**Data shown:**
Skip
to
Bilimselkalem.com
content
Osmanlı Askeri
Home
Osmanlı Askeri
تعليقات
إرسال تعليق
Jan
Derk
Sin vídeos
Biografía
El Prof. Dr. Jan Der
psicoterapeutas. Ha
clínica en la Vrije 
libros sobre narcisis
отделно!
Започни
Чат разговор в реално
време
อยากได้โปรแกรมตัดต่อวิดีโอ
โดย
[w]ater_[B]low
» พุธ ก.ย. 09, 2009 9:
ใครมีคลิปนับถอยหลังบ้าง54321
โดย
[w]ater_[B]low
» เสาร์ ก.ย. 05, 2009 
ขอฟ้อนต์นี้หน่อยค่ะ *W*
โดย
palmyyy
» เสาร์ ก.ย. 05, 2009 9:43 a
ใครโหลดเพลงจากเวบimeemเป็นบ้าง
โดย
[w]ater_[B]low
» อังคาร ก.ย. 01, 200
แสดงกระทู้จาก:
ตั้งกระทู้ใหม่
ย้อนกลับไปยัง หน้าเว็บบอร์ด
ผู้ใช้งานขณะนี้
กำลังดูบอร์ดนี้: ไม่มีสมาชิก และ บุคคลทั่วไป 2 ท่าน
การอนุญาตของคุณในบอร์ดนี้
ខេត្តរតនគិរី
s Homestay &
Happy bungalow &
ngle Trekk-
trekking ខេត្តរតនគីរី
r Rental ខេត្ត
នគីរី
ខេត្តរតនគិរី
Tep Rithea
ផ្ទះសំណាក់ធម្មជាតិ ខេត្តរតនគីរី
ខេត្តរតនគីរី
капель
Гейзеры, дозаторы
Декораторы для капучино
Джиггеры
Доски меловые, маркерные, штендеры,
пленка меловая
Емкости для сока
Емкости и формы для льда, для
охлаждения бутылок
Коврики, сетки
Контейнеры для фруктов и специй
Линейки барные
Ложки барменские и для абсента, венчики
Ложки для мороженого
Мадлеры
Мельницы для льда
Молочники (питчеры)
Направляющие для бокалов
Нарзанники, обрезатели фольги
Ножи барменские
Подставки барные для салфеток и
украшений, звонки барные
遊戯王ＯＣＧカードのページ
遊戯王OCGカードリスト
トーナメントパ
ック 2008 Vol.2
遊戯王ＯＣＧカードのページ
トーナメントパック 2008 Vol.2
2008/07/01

**Exercise aim:** Put every line of text from all the records into a Markdown table with two columns, "No." for the row number and "Line" for the line itself. Leave out blank lines.

**Problem solution:**
| No. | Line |
|---|---|
| 1 | Skip |
| 2 | to |
| 3 | Bilimselkalem.com |
| 4 | content |
| 5 | Osmanlı Askeri |
| 6 | Home |
| 7 | Osmanlı Askeri |
| 8 | تعليقات |
| 9 | إرسال تعليق |
| 10 | Jan |
| 11 | Derk |
| 12 | Sin vídeos |
| 13 | Biografía |
| 14 | El Prof. Dr. Jan Der |
| 15 | psicoterapeutas. Ha |
| 16 | clínica en la Vrije  |
| 17 | libros sobre narcisis |
| 18 | отделно! |
| 19 | Започни |
| 20 | Чат разговор в реално |
| 21 | време |
| 22 | อยากได้โปรแกรมตัดต่อวิดีโอ |
| 23 | โดย |
| 24 | [w]ater_[B]low |
| 25 | » พุธ ก.ย. 09, 2009 9: |
| 26 | ใครมีคลิปนับถอยหลังบ้าง54321 |
| 27 | โดย |
| 28 | [w]ater_[B]low |
| 29 | » เสาร์ ก.ย. 05, 2009  |
| 30 | ขอฟ้อนต์นี้หน่อยค่ะ *W* |
| 31 | โดย |
| 32 | palmyyy |
| 33 | » เสาร์ ก.ย. 05, 2009 9:43 a |
| 34 | ใครโหลดเพลงจากเวบimeemเป็นบ้าง |
| 35 | โดย |
| 36 | [w]ater_[B]low |
| 37 | » อังคาร ก.ย. 01, 200 |
| 38 | แสดงกระทู้จาก: |
| 39 | ตั้งกระทู้ใหม่ |
| 40 | ย้อนกลับไปยัง หน้าเว็บบอร์ด |
| 41 | ผู้ใช้งานขณะนี้ |
| 42 | กำลังดูบอร์ดนี้: ไม่มีสมาชิก และ บุคคลทั่วไป 2 ท่าน |
| 43 | การอนุญาตของคุณในบอร์ดนี้ |
| 44 | ខេត្តរតនគិរី |
| 45 | s Homestay & |
| 46 | Happy bungalow & |
| 47 | ngle Trekk- |
| 48 | trekking ខេត្តរតនគីរី |
| 49 | r Rental ខេត្ត |
| 50 | នគីរី |
| 51 | ខេត្តរតនគិរី |
| 52 | Tep Rithea |
| 53 | ផ្ទះសំណាក់ធម្មជាតិ ខេត្តរតនគីរី |
| 54 | ខេត្តរតនគីរី |
| 55 | капель |
| 56 | Гейзеры, дозаторы |
| 57 | Декораторы для капучино |
| 58 | Джиггеры |
| 59 | Доски меловые, маркерные, штендеры, |
| 60 | пленка меловая |
| 61 | Емкости для сока |
| 62 | Емкости и формы для льда, для |
| 63 | охлаждения бутылок |
| 64 | Коврики, сетки |
| 65 | Контейнеры для фруктов и специй |
| 66 | Линейки барные |
| 67 | Ложки барменские и для абсента, венчики |
| 68 | Ложки для мороженого |
| 69 | Мадлеры |
| 70 | Мельницы для льда |
| 71 | Молочники (питчеры) |
| 72 | Направляющие для бокалов |
| 73 | Нарзанники, обрезатели фольги |
| 74 | Ножи барменские |
| 75 | Подставки барные для салфеток и |
| 76 | украшений, звонки барные |
| 77 | 遊戯王ＯＣＧカードのページ |
| 78 | 遊戯王OCGカードリスト |
| 79 | トーナメントパ |
| 80 | ック 2008 Vol.2 |
| 81 | 遊戯王ＯＣＧカードのページ |
| 82 | トーナメントパック 2008 Vol.2 |
| 83 | 2008/07/01 |